[Opening Data under study section]

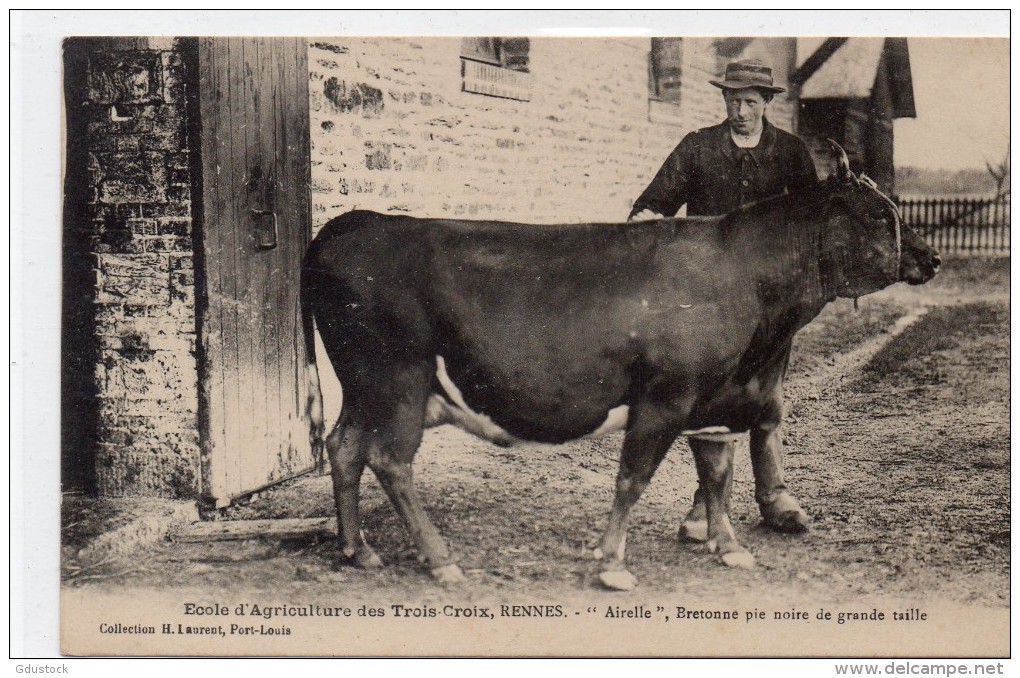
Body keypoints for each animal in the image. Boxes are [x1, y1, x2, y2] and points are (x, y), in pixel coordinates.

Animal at [299, 141, 938, 587]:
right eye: (875, 215)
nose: (930, 259)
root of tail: (355, 221)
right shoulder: (665, 395)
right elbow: (633, 477)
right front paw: (611, 564)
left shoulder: (718, 401)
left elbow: (718, 476)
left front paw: (730, 548)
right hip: (397, 381)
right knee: (390, 460)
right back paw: (439, 560)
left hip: (364, 387)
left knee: (344, 448)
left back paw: (359, 550)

[Closing Data under study section]

What you should do: Which lines of the records above hold the word "left"? Copy each one out.

Answer to this exercise:
left shoulder: (718, 401)
left elbow: (718, 476)
left front paw: (730, 548)
left hip: (364, 387)
left knee: (344, 448)
left back paw: (359, 550)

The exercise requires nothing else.